The only approach that seems to make sense to me is a pragmatic alteration of the terms of the objective.
We should therefore cease the quest for the Holy Grail of combining passionate intensity with money. Instead, we need to customise the idea slightly. Rather than try to earn cash from say, Classic Cars (Love ‘em, but I have no great desire to get under an oily Lancia) or Photography (Been doing it for fifty years, but it’s the very definition of a saturated market), I have decided that the solution is to go with attempting to concentrate on areas where I know I have a proficiency and which, at a minimum give me satisfaction. To avoid the friction created by process and bureaucracy, I am using tools which I don’t actively dislike and which don’t insert too high a barrier between me and people who might like what I do.
This feels like a much more pragmatic way of making progress. For example I enjoy writing and I I’m happy that I can string a word or two together (At least I am until I read say, Stephen Fry and realise that proper writing is not something I’m doing at all, but that’s for another day). I suppose this is an explanation of this newsletter. The tool I am using (Substack if you haven’t noticed) is almost frictionless – you type something and hit send. That’s it….

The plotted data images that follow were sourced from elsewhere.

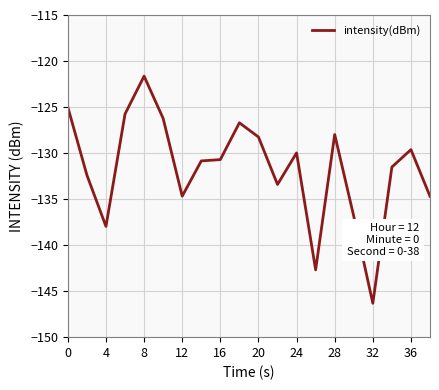

What is the smallest value displayed?

-146.3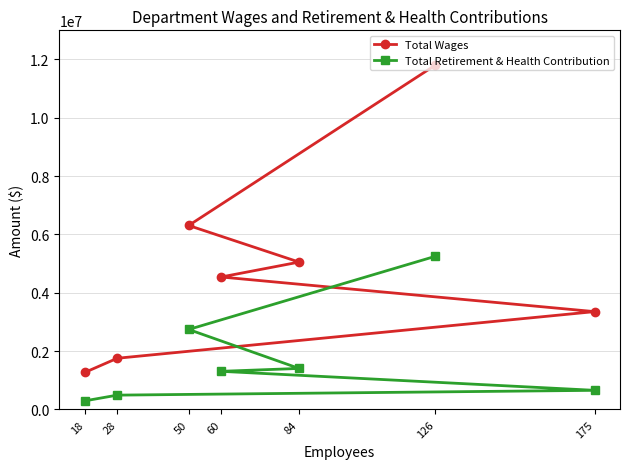

Which category has the highest value across all series?

126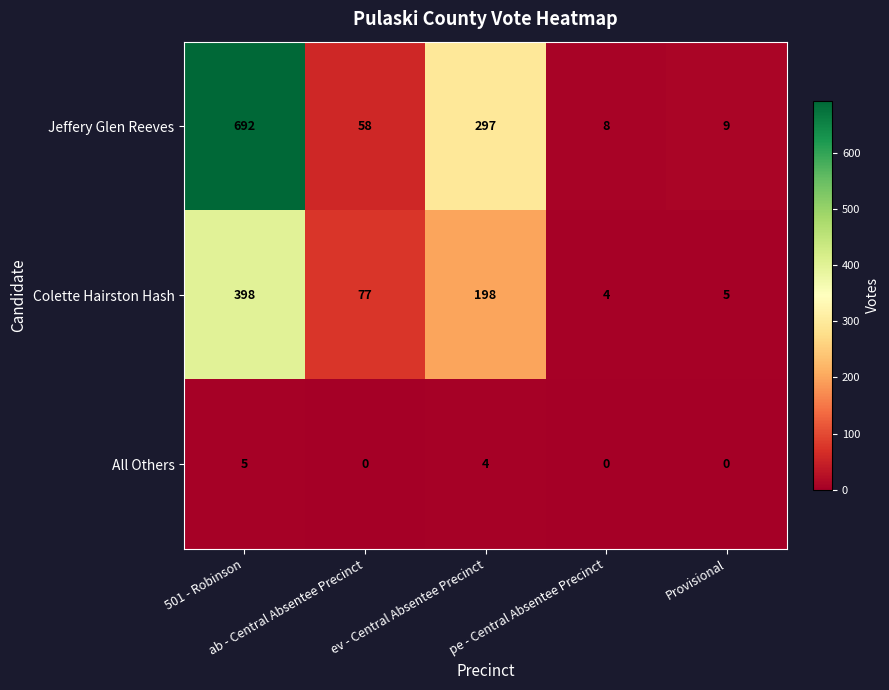

How many All Others values are between 0 and 4?

4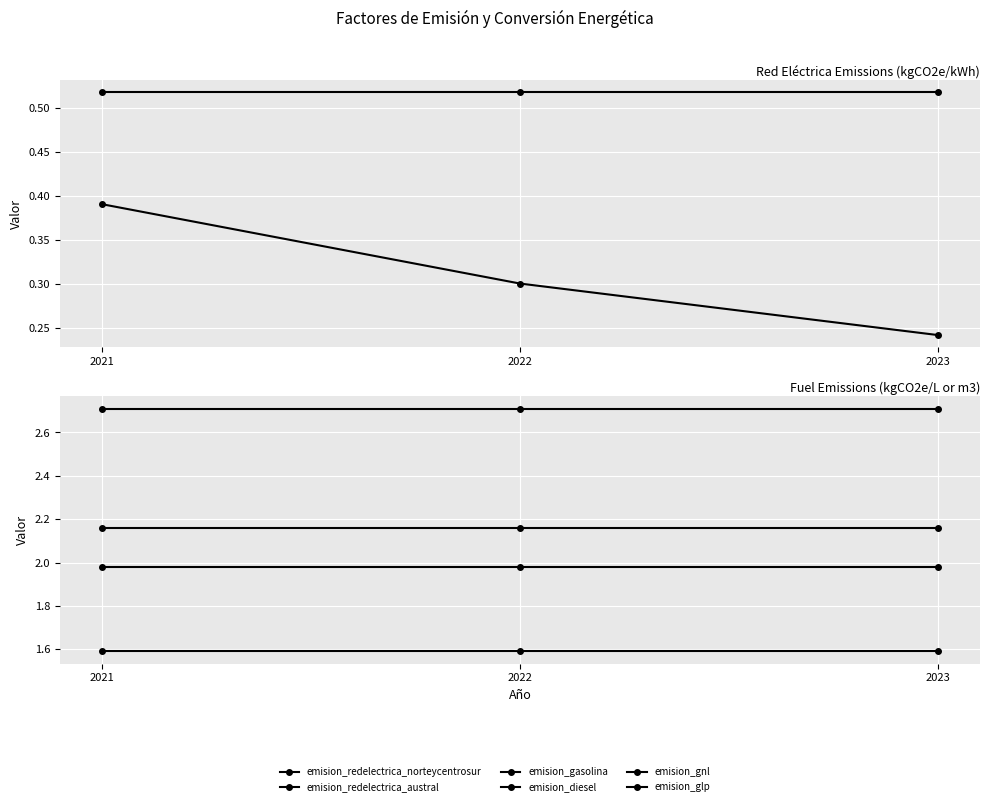

Reading left to right, extract all data points from this chart.

emision_redelectrica_norteycentrosur: 0.4	0.3	0.2
emision_redelectrica_austral: 0.5	0.5	0.5
emision_gasolina: 2.2	2.2	2.2
emision_diesel: 2.7	2.7	2.7
emision_gnl: 2.0	2.0	2.0
emision_glp: 1.6	1.6	1.6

Of course, the obvious question arising immediately is how do you actually make money from this. Well, before you run for the hills I can promise that further down the line you, erudite, early adopting, subscriber (you have subscribed, right?), will never have to put your hand in your pocket. Later on, who knows. We might see whether paywalls for new arrivals could work. Or even sponsorship…. (alright you can stop laughing now).
The good news for me is that this approach means I have the fun of doing the creative bit to see me through the startup, without worrying too much yet about the harder part of actually earning anything.
I think that satisfaction will have to do for the moment. I can’t ask for any more.